### Exercise description
Starting at the line with "37: (525, 200, 0.45)", retype every line through the end of the listing exactly as written, and nothing before it.

### Data shown
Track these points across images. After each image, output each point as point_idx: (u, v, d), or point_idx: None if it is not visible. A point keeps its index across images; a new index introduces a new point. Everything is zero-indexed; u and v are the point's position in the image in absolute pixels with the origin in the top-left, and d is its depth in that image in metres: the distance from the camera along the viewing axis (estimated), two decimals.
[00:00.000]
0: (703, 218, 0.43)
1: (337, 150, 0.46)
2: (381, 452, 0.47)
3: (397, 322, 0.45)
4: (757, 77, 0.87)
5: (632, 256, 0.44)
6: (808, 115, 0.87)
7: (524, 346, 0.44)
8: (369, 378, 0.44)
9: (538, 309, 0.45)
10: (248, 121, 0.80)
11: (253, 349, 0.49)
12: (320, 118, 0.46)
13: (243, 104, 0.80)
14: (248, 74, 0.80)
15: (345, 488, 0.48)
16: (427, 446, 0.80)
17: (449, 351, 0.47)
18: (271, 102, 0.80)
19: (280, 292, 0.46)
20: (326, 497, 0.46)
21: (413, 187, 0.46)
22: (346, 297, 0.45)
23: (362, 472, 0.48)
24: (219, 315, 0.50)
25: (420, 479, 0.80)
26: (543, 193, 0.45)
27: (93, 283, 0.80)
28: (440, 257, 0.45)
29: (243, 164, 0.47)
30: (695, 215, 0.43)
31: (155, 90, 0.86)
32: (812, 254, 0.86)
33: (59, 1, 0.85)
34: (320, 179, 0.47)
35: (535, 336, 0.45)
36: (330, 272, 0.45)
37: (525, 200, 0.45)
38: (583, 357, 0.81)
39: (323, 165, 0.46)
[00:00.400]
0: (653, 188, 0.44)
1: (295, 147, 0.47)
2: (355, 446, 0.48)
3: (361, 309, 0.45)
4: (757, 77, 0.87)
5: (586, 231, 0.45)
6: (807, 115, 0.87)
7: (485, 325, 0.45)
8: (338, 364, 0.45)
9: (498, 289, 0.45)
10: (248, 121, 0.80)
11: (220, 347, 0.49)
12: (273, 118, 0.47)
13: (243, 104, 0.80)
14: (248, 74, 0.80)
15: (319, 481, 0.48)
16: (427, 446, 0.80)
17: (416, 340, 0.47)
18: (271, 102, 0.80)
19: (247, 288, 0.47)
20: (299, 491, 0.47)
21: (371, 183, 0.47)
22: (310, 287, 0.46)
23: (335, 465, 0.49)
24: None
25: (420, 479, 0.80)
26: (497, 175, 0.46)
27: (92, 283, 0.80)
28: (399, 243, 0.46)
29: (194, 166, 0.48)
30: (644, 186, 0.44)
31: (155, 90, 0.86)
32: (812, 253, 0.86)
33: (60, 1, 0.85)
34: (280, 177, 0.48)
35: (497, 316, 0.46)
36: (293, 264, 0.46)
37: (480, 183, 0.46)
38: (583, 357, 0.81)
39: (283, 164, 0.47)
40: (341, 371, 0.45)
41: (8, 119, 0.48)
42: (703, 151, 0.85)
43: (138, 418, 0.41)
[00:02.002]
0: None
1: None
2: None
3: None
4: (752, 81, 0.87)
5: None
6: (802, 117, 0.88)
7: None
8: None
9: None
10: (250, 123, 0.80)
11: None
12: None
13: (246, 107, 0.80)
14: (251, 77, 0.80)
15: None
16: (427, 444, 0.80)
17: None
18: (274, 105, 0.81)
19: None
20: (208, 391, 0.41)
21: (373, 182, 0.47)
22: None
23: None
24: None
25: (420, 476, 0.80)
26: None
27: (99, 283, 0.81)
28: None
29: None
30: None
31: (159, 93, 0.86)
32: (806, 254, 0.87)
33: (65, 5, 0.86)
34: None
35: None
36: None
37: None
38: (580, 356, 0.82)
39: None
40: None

### Response for this exercise
37: (525, 200, 0.45)
38: (583, 357, 0.81)
39: (323, 165, 0.46)
[00:00.400]
0: (653, 188, 0.44)
1: (295, 147, 0.47)
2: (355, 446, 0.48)
3: (361, 309, 0.45)
4: (757, 77, 0.87)
5: (586, 231, 0.45)
6: (807, 115, 0.87)
7: (485, 325, 0.45)
8: (338, 364, 0.45)
9: (498, 289, 0.45)
10: (248, 121, 0.80)
11: (220, 347, 0.49)
12: (273, 118, 0.47)
13: (243, 104, 0.80)
14: (248, 74, 0.80)
15: (319, 481, 0.48)
16: (427, 446, 0.80)
17: (416, 340, 0.47)
18: (271, 102, 0.80)
19: (247, 288, 0.47)
20: (299, 491, 0.47)
21: (371, 183, 0.47)
22: (310, 287, 0.46)
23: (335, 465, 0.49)
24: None
25: (420, 479, 0.80)
26: (497, 175, 0.46)
27: (92, 283, 0.80)
28: (399, 243, 0.46)
29: (194, 166, 0.48)
30: (644, 186, 0.44)
31: (155, 90, 0.86)
32: (812, 253, 0.86)
33: (60, 1, 0.85)
34: (280, 177, 0.48)
35: (497, 316, 0.46)
36: (293, 264, 0.46)
37: (480, 183, 0.46)
38: (583, 357, 0.81)
39: (283, 164, 0.47)
40: (341, 371, 0.45)
41: (8, 119, 0.48)
42: (703, 151, 0.85)
43: (138, 418, 0.41)
[00:02.002]
0: None
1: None
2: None
3: None
4: (752, 81, 0.87)
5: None
6: (802, 117, 0.88)
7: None
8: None
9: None
10: (250, 123, 0.80)
11: None
12: None
13: (246, 107, 0.80)
14: (251, 77, 0.80)
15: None
16: (427, 444, 0.80)
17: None
18: (274, 105, 0.81)
19: None
20: (208, 391, 0.41)
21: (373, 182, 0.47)
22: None
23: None
24: None
25: (420, 476, 0.80)
26: None
27: (99, 283, 0.81)
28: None
29: None
30: None
31: (159, 93, 0.86)
32: (806, 254, 0.87)
33: (65, 5, 0.86)
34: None
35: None
36: None
37: None
38: (580, 356, 0.82)
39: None
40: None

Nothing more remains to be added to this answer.